NEW YORK (GenomeWeb) – Baylor College of Medicine and Harvard Medical School researchers have developed an approach that can assemble large genomes with a reported 99 percent accuracy.
While genome assembly approaches have been able to produce scaffolds that are megabases in length, they typically haven't been able to produce scaffolds that encompass the full lengths of chromosomes, Baylor College of Medicine's Erez Lieberman Aiden and his colleagues noted. But by combining Hi-C contact data with draft genome assemblies, they reported in Science today that they have been able to generate chromosome-length scaffolds.
In particular, they applied this approach to assemble a human genome with 23 scaffolds that corresponded to the 23 human chromosomes and spanned 99 percent of their length. They also assembled the genomes of two mosquitoes that serve as disease vectors.
"The ability to rapidly and reliably generate genome assemblies with chromosome-length scaffolds should accelerate genomic analysis of many organisms," the researchers wrote in their paper.
Based on how often different loci make contact with one another, Hi-C provides insight into how genomes are folded. But as the distance between loci affects how often they make contact, the researchers reasoned that Hi-C data could also help them figure out what loci are located near one another along the length of a chromosome and use that information to order contigs.
Lieberman Aiden and his colleagues used Hi-C data to first find and fix errors within initial assemblies. As they detailed in their paper, they homed in on regions where the contact pattern of a scaffold suddenly changed to uncover misjoins. Using an algorithm, they anchored, ordered, and oriented the resulting sequences based on their contact frequencies before then merging the contigs and scaffolds. This way, they said, they generated scaffolds with both strong sequence homology and similarities in long-range contact frequencies. To power this, the researchers developed a high-performance computing system they called Voltron that's based on IBM Power Systems platform, according to IBM. They also relied on Mellanox and NVIDIA tools.
To test this approach, the researchers sequenced a human cell line using an Illumina platform and created a draft assembly using DISCOVAR de novo that consisted of 73,770 scaffolds, which they then improved using in situ Hi-C data. After splitting, anchoring, ordering, and orienting 30,539 scaffolds — they left out the smallest scaffolds — they had 23 scaffolds between 28.8 megabase pairs and 225.2 megabase pairs in length.
When they compared this Hi-C-informed assembly to the human reference genome, the researchers reported that the 23 scaffolds corresponded to the 23 human chromosomes and spanned 99 percent of their length and 91 percent of their sequence. Of the more than 29,000 scaffolds included in the Hi-C-informed assembly, 99.7 percent were assigned to the correct chromosome, the researchers said.
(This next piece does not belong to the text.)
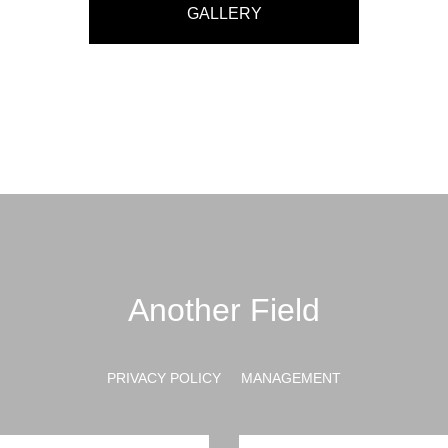
GALLERY
Another Field
PRIVACY POLICY
MANAGEMENT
Lieberman Aiden and his colleagues also applied this approach to generate assemblies for the Aedes aegypti and Culex quinquefasciatus mosquitoes, both of which transmit disease. Using in situ Hi-C data they generated, they turned an Ae. aegypti genome assembly of 4,756 scaffolds — based on Sanger reads — into an assembly of three large scaffolds that corresponded to the three Ae. aegypti chromosomes. Of the 1,826 markers included in a genetic map of Ae. aegypti that could be mapped in this new assembly, 1,822 were in agreement between the map and assembly.
The researchers similarly generated a Cx. quinquefasciatus genome assembly with three chromosome-length scaffolds. The researchers were also able to gauge where centromeres were located as well as examine genome evolution among mosquitoes.
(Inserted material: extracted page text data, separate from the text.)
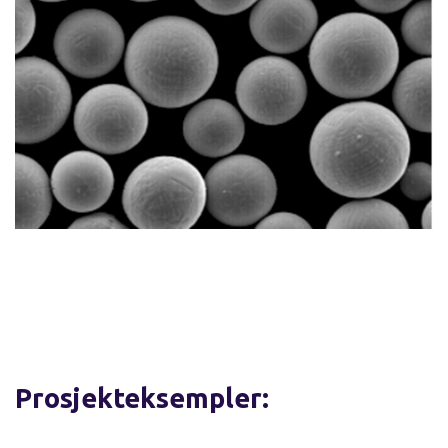
Prosjekteksempler:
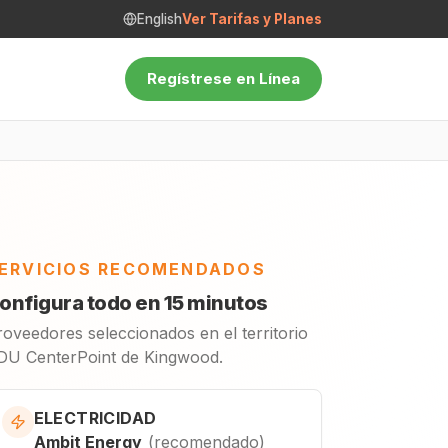
English
Ver Tarifas y Planes
Regístrese en Línea
ERVICIOS RECOMENDADOS
onfigura todo en 15 minutos
roveedores seleccionados en el territorio
DU CenterPoint de Kingwood.
ELECTRICIDAD
Ambit Energy
(
recomendado
)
"Overall, our results show that incorporating Hi-C data into genome assembly provides a rapid, inexpensive methodology for generating highly accurate de novo assemblies with chromosome-length scaffolds," the researchers wrote.
Lieberman Aiden and his colleagues noted, though, that their assemblies still contain errors, especially for local ordering of small, adjacent contigs, but added that additional data or more sophisticated analysis might be able to improve those results.